Oof, this is the trickiest part.  It is much, much easier to see the other kind of sign.  It is easy to preach from a pulpit doom and gloom—to compel people to straighten up because judgment is coming.  But, Beloved, is this what you need to hear, really?  Even your enemy—the one with whom you disagree vehemently—do they need words of condemnation?  You know the ones, right?  The ones who think nothing of the trash that blows from their picnic basket, of drinking every last ounce of their days’ water from a single-use bottle they’ll throw in the trash.  The ones who won’t roll up their sleeves for a vaccination, or wear their mask in the store.  The ones who aren’t racist, but can’t resist the off-color joke or the long, hate-filled diatribe.  The ones who demand you agree with them, who move quickly through the world and have no time for those who need a little more time to adjust.  Are they struggling to read the signs? Is it condemnation they need?  Destruction?

It would be too easy to prophesy their destruction, but what sign of hope might yet convince them?  The trouble is that hope is more vulnerable than despair.  You know, this entropy concept.  If there is no entropy, a cool building in the heat of summer stays cool.  But entropy—the disorder of the system—causes heat to transfer into the building.  

Cooling it is literally fighting the system, but that fight looses energy, too.  Every sign of hope we might discover on the horizon of our lives will fall victim to this same system.  We can say, ah!  Here is a sign of hope when we note that, in the aftermath of the Kyle Rittenhouse verdict, the city of Kenosha didn’t erupt into violence.  But the hope dims in the light when justice is not served.  Here is a sign of hope that the nations of the world have quickly identified an omicron variant, but what it might mean for us sends us back into despair.  Hope is vulnerable to the same decay and disorder as anything else in our world.
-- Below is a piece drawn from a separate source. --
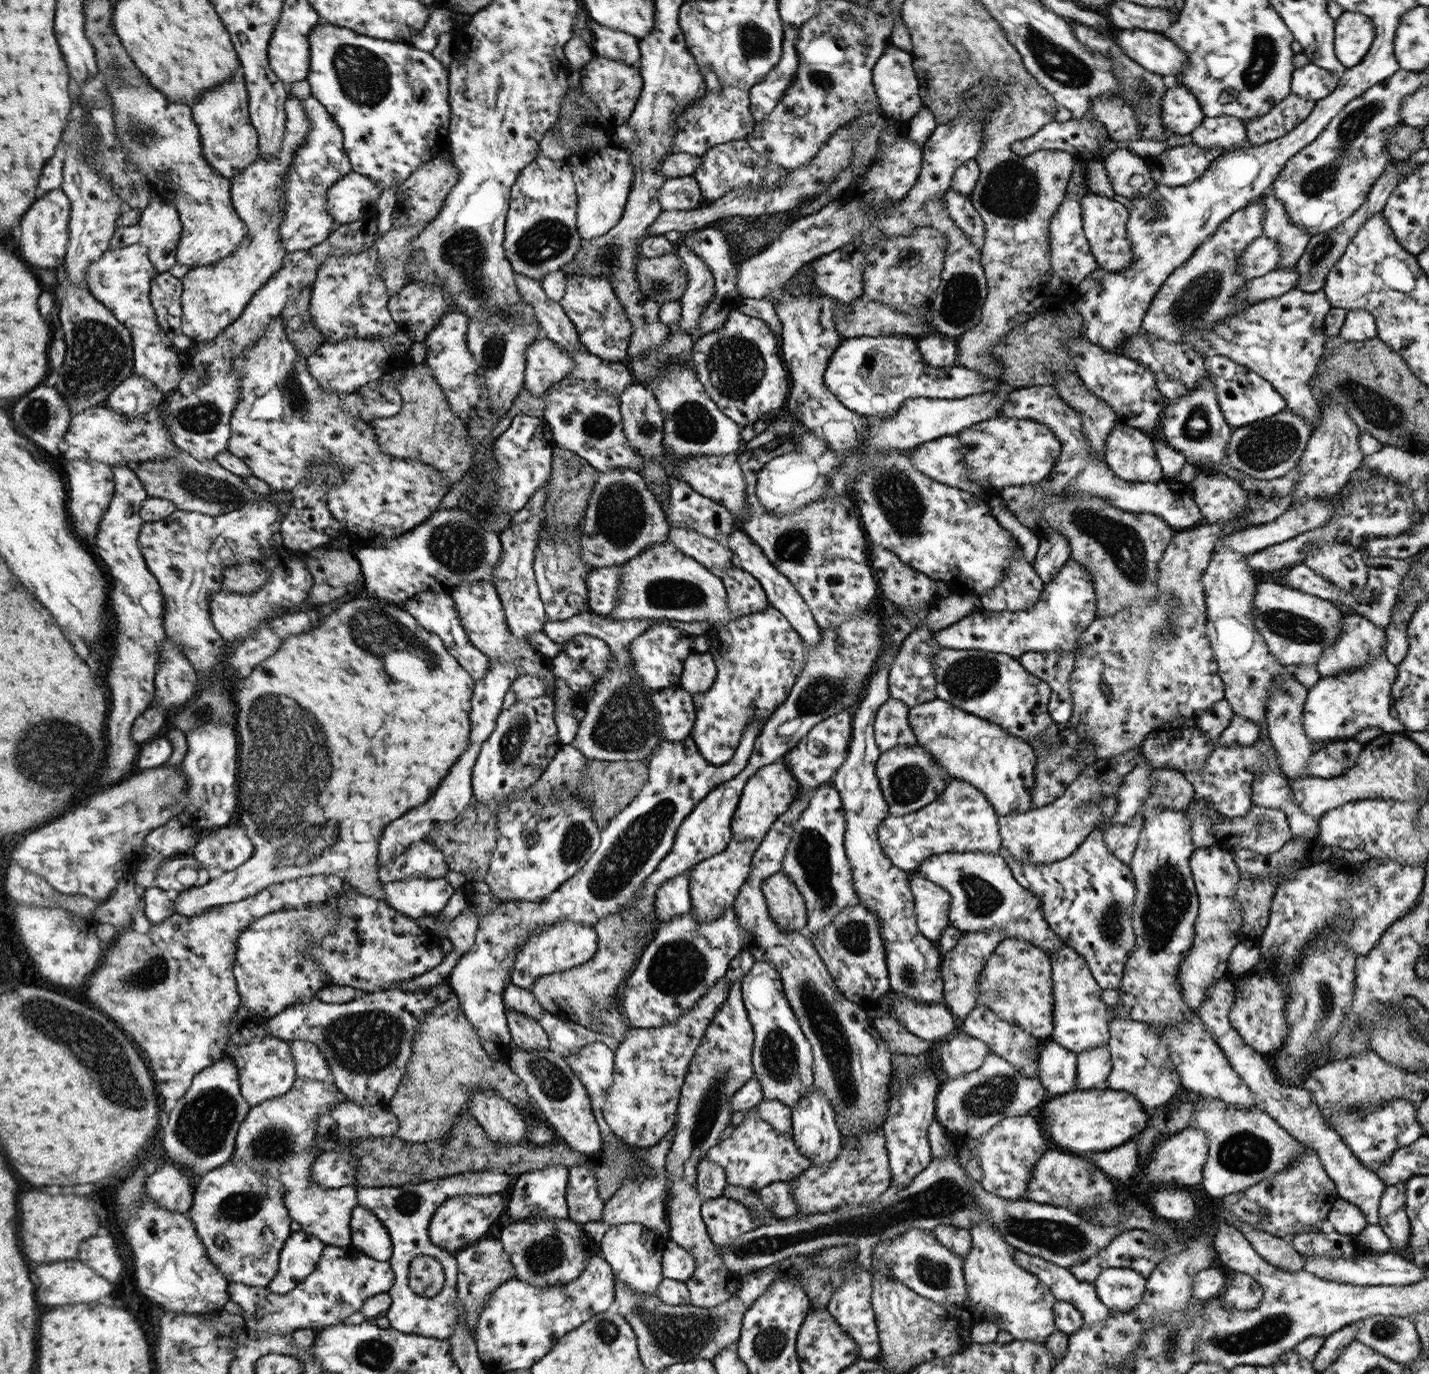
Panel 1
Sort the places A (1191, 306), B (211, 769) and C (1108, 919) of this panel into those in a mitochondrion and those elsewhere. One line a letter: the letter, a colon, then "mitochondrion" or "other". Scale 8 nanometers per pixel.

There are only two answers then, Beloved.  Two answers that live in tandem with one another.  The first answer is this: we must become collectors of signs of hope.  Enthusiasts for hope.  Loyal fans.  Experts on the subject. Hope in Jesus Christ, the Child of Humanity, must be the center of our existence.  I believe the preponderance of evidence points toward Christ, toward the hope that saves us.  There is an avalanche of hope, if we only look for it.  Raise up your heads, Beloved.  

But should the first answer ever prove insufficient, there is its partner:  be the sign of hope.  Stand up, Beloved. In a world where hope is vulnerable, you are the sign.  You are the sign who collects hope like a toddler collects pebbles and twigs and pocket lint—treasures, all.  There is hope in the world, and we are signs to one another, Beloved.  Signs that God is working in the world to bring about not death, but life; not indifference, but love; not oppression, but liberation; not despair, but hope.